Comparison and citation alone don’t make an argument, or answer the animating question: Why Surrealism now, and how does this recovery differ from those prior? It seems particularly important to distinguish this exhibition’s rationale from that of Yve-Alain Bois and Rosalind Krauss’s 1996 show, “L’Informe: mode d’emploi” (Formless: A User’s Guide), which also privileged Giacometti. Katrib’s catalogue essay points to technological transformation, and the birth dates of her selected artists cluster around the Carter administration and Reagan’s first term—that is, the generation that came of age with control societies and are just old enough to recall a time before the information economy so thoroughly grafted itself onto the body.

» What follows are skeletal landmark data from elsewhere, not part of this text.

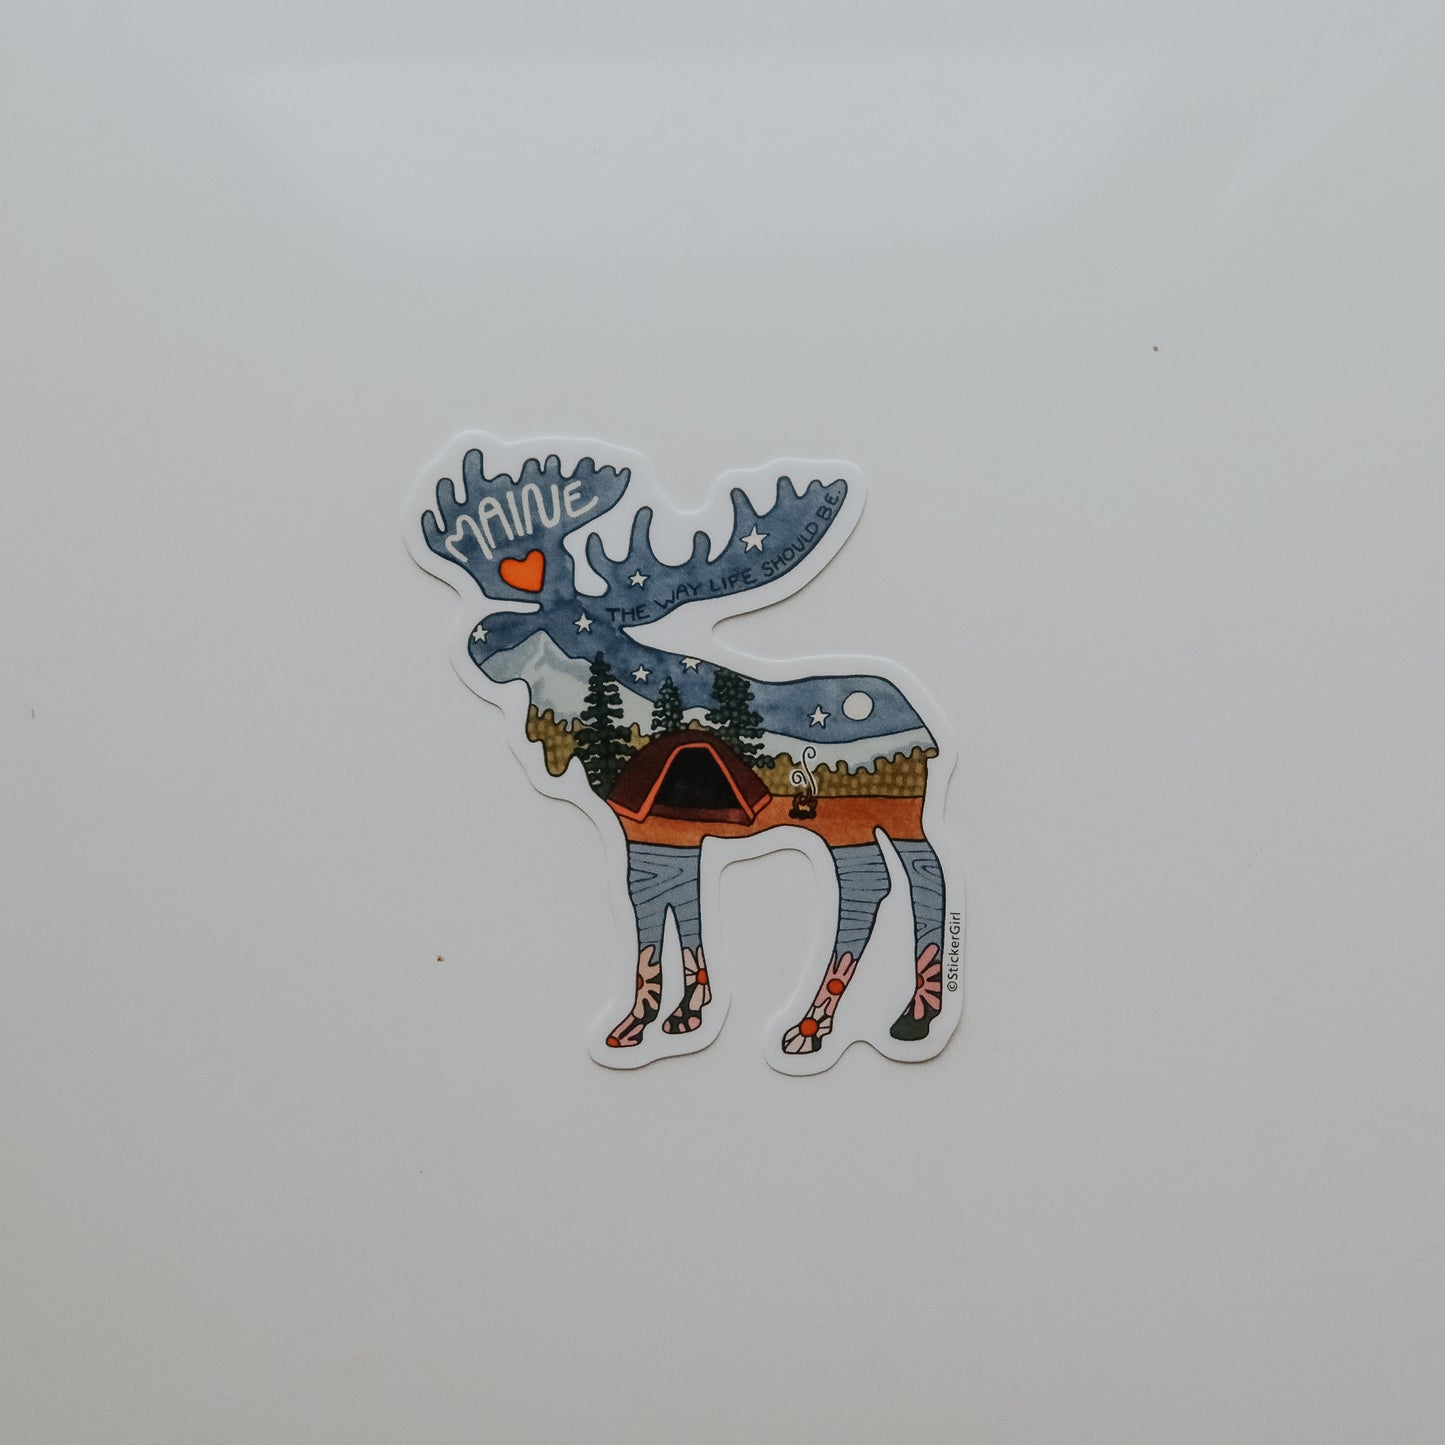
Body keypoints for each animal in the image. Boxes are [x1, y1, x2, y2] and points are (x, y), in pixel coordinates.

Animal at [405, 435, 958, 1071]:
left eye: (569, 620)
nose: (475, 641)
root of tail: (929, 730)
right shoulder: (679, 835)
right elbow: (685, 911)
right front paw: (687, 1014)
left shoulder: (643, 829)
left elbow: (647, 913)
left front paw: (632, 1026)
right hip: (886, 817)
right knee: (913, 878)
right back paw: (906, 1017)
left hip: (857, 816)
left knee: (881, 886)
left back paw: (818, 1026)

We could further bolster Katrib’s thesis by splicing it with one of Breton’s: In a 1935 lecture, he cast Surrealism as a departure from modernist abstraction’s “inner perception” and a return to the “visual residues” of external reality. Abstraction and the Surrealist object are both now serving as precedents for artists giving material expression to technology’s seemingly immaterial effects. (In the former category, consider the digital abstractions of Tauba Auerbach or Wade Guyton.) A crucial difference between these two precedents, however, is that abstract painting extends a humanist tradition that Surrealism aggressively troubles. For Breton, Surrealism’s task was liberation, a romanticism he failed to reconcile with the darker insight of Bataille, that a subject unbound might also come undone. Whereas pixelated variants of modernist abstraction risk presuming and preserving an autonomous subject, the split subject of Surrealism is ripe for various post- and anti-humanist takes on technology’s effects, embodied here in Pamela Rosenkranz’s skin-toned silicone poured into Asics sneakers, the spindly blue golem that emerges from Michael E. Smith’s melting of Bic plastic pens, and the pupil-enlarging contact lenses floating in Anicka Yi’s bubbling perfume bottles. Today’s “visual residues” are synthetic, carcinogenic, branded—disagreeable objects indeed.